# FOUND in Essex - A STAFFY & A JACK RUSSELL!



## Taylorbaby (Jan 10, 2009)

Found in Essex Wickford, running down the middle of the road 
A Staffy pedigree, white and brown/black patches, lovely girl looks well looked after, quite big nipples looks as those she could have possibly just hada litter? 

The Jack russell was white with some black on him, was Male, was trying to mate the staffy, but I seperated them.

Nearly got hit quite a few times, but luckily came when I called them, the staffy hada collar no details nothing on either of them, took them to Medivets who scanned for chips, nothing  

dog warden collected them and took them to basildon council poundm was told that after 7 days they would go to the RSPCA.

Im sure that these were not dumped, they were stinky (but normal dog stinky smell!!) But very very loving and happy, well looked after dogs and great weights, looks as though they possibly escaped a garden and were enjoying a run down the road!! 
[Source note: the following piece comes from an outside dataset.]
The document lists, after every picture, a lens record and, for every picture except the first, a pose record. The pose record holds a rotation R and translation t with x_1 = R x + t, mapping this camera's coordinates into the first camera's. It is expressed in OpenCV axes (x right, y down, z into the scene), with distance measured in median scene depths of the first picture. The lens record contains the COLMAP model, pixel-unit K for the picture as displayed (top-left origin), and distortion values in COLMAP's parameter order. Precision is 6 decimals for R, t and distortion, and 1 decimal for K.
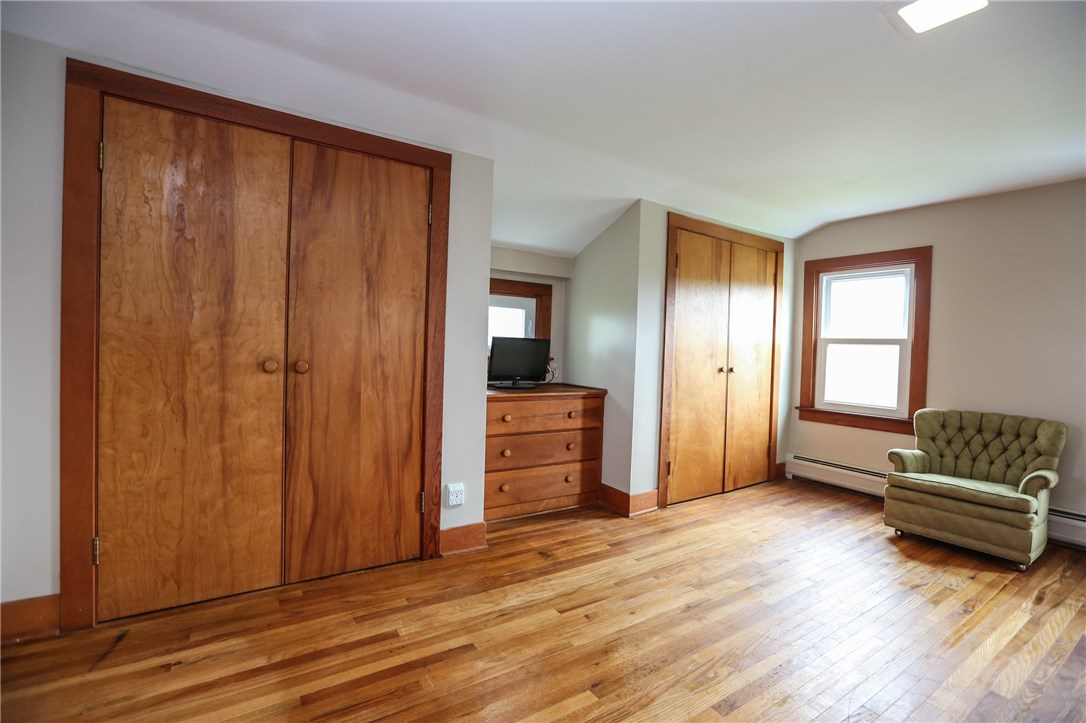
lens RADIAL K [[500.8, 0, 540.0], [0, 500.8, 354.3], [0, 0, 1]] dist [-0.041607, 0.006533]
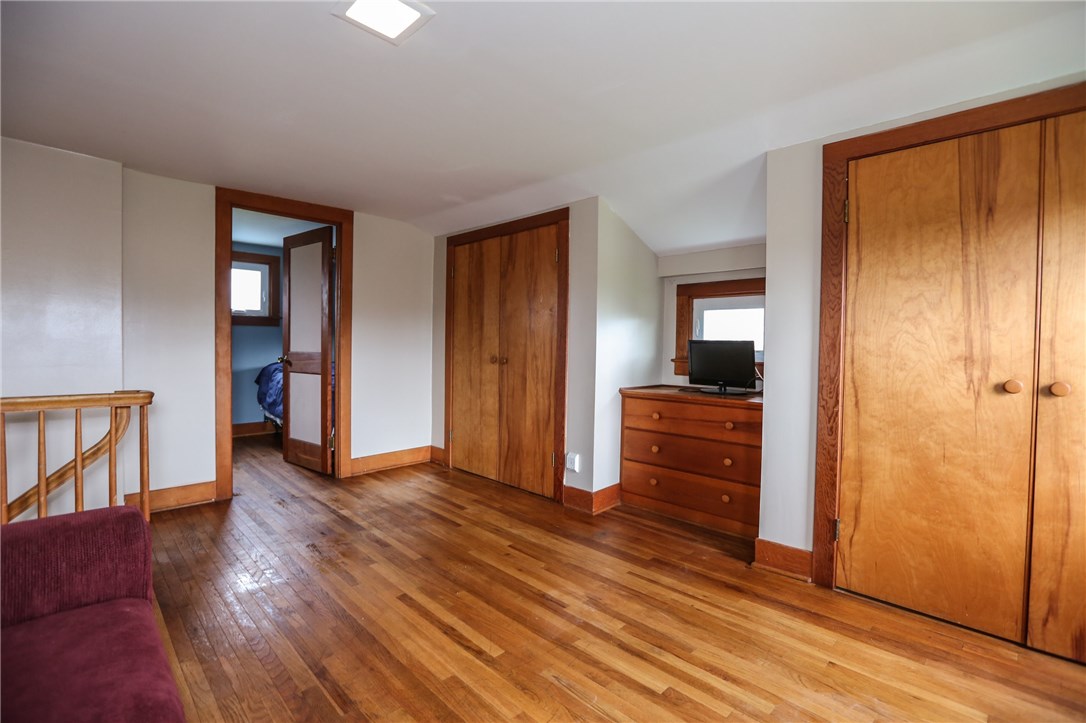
lens RADIAL K [[500.8, 0, 537.8], [0, 500.8, 359.1], [0, 0, 1]] dist [-0.041607, 0.006533]
pose [[0.186600, -0.007226, -0.982409, 1.182148], [-0.027409, 0.999545, -0.012558, 0.033954], [0.982054, 0.029270, 0.186317, 0.706107]]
I would have brought them back to mine and kept them until homes were found but couldnt be sure due to the cats, so had to hand them over. Please contact the vets/local pound and the RSPCA local for details, I have pics and video of them


----------



## hazel pritchard (Jun 28, 2009)

I wonder if they could have come from people moving from Dale Farm?


----------



## Taylorbaby (Jan 10, 2009)

I doubt it, that is another town, plus it was before all of that happened, put it on doglost aswell. There are gypsys/travellers near where I found them so could have been theres, such a shame seemed liked lovely dogs, called the vets today no one has come forward that they know of


----------